Excerpt provided:
Kubernetes

Kubernetes is a container orchestration engine for containerized application management and provides features like high availability, complex auto-scaling, automatic rollout and rollback, custom scheduling, and service mesh.

Cluster

We need a group of machines to set up a Kubernetes cluster. Each machine has its own CPUs, memory, disk storage, OS, and network device.

Node

A Kubernetes node usually has one cluster-internal IP and one cluster-external IP.

Control-plane

API server

Etcd

See more about etcd.

Controller manager

The controller manager is a process that runs built-in Kubernetes controllers (node controller, namespace controller, etc) inside it. For high availability, multiple instances of the controller manager run on the cluster but only one of them is elected as the leader at any given time to avoid conflicting actions.

Work order 1:
List the features that the Kubernetes overview says the engine provides.
These rows are unrelated to the Kubernetes text.

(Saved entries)
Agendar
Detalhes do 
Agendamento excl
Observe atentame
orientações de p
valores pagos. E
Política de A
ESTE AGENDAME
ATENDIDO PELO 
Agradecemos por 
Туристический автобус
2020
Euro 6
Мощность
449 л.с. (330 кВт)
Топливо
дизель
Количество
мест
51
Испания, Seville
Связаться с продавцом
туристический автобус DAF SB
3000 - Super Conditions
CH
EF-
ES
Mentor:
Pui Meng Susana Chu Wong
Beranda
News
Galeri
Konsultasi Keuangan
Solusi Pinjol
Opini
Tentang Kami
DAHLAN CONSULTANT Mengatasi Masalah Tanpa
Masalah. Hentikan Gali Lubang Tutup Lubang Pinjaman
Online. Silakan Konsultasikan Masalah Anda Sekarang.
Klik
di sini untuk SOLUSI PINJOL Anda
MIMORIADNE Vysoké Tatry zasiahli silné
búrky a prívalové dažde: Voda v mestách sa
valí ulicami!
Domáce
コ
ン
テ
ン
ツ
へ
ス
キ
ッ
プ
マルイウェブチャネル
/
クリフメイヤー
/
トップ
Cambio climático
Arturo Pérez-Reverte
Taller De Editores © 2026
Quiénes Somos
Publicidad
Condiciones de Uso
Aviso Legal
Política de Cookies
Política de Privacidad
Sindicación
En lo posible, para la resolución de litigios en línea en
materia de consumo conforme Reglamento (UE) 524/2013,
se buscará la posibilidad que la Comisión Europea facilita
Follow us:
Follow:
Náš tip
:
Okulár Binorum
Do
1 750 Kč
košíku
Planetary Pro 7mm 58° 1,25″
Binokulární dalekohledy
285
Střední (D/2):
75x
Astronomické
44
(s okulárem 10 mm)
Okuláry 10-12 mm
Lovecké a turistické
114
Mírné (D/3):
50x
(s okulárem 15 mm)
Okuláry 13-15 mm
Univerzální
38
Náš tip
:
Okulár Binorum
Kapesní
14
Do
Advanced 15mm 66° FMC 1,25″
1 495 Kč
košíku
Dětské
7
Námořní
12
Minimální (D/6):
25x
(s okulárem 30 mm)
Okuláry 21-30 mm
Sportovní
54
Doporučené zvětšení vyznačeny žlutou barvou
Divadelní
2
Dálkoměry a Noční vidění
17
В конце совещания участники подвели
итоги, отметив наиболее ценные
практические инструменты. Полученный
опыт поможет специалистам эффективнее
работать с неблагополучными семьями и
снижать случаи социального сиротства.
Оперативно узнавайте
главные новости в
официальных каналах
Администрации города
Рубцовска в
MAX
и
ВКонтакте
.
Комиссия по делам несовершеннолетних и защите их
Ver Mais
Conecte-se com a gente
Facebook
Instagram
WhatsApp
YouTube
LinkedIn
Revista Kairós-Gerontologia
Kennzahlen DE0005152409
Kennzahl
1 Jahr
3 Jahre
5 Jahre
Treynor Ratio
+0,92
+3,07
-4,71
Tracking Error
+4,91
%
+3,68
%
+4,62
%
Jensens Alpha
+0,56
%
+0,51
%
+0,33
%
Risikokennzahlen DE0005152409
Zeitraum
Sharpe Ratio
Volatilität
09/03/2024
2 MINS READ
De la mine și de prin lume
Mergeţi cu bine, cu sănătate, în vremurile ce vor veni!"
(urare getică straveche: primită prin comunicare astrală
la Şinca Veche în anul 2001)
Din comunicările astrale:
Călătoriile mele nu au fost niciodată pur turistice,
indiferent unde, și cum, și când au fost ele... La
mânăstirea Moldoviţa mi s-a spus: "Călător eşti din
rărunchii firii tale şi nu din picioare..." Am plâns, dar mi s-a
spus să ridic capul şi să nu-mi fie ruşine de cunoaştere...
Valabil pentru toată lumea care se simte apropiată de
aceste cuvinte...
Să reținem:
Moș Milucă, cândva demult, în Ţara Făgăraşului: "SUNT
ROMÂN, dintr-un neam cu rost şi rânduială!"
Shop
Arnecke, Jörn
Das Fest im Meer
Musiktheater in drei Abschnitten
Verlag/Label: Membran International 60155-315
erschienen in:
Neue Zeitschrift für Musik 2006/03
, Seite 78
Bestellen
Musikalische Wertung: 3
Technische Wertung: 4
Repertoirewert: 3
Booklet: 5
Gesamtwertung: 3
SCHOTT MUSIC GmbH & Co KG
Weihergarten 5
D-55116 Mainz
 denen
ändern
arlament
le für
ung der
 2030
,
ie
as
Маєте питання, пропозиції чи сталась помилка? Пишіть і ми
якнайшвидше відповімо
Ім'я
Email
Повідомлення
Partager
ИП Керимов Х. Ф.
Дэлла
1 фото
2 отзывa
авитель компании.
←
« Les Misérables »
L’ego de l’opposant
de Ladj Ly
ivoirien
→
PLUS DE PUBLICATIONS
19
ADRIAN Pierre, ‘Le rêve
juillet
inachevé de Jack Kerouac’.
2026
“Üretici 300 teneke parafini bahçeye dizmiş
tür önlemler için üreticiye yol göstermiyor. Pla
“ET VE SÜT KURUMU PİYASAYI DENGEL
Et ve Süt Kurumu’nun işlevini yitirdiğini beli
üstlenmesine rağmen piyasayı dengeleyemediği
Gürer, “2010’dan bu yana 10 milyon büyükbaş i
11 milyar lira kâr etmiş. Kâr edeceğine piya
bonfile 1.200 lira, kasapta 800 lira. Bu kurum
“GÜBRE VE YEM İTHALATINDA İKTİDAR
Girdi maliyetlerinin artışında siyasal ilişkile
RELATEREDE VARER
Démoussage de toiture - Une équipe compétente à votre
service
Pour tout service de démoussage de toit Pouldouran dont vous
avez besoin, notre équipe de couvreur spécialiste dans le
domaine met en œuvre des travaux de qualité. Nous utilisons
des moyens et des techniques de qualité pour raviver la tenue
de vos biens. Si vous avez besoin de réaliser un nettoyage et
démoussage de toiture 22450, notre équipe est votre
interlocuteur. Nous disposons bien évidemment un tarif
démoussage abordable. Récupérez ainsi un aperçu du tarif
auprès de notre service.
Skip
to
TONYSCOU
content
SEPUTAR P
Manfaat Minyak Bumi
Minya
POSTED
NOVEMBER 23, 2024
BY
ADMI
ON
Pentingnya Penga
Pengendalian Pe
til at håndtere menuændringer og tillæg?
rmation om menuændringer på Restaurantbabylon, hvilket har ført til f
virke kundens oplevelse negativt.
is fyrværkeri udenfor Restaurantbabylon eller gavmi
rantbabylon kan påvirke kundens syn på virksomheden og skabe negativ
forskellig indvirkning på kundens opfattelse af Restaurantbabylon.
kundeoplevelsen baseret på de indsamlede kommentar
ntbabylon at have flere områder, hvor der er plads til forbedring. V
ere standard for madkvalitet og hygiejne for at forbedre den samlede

Work order 2:
Please reproduce the rows from the first one through the one containing "туристический автобус DAF SB", renaming "дизель" to "бензин" and leaving everything else unchanged.

Problem solution 1:
High availability, complex auto-scaling, automatic rollout and rollback, custom scheduling, and service mesh.

Problem solution 2:
Agendar
Detalhes do 
Agendamento excl
Observe atentame
orientações de p
valores pagos. E
Política de A
ESTE AGENDAME
ATENDIDO PELO 
Agradecemos por 
Туристический автобус
2020
Euro 6
Мощность
449 л.с. (330 кВт)
Топливо
бензин
Количество
мест
51
Испания, Seville
Связаться с продавцом
туристический автобус DAF SB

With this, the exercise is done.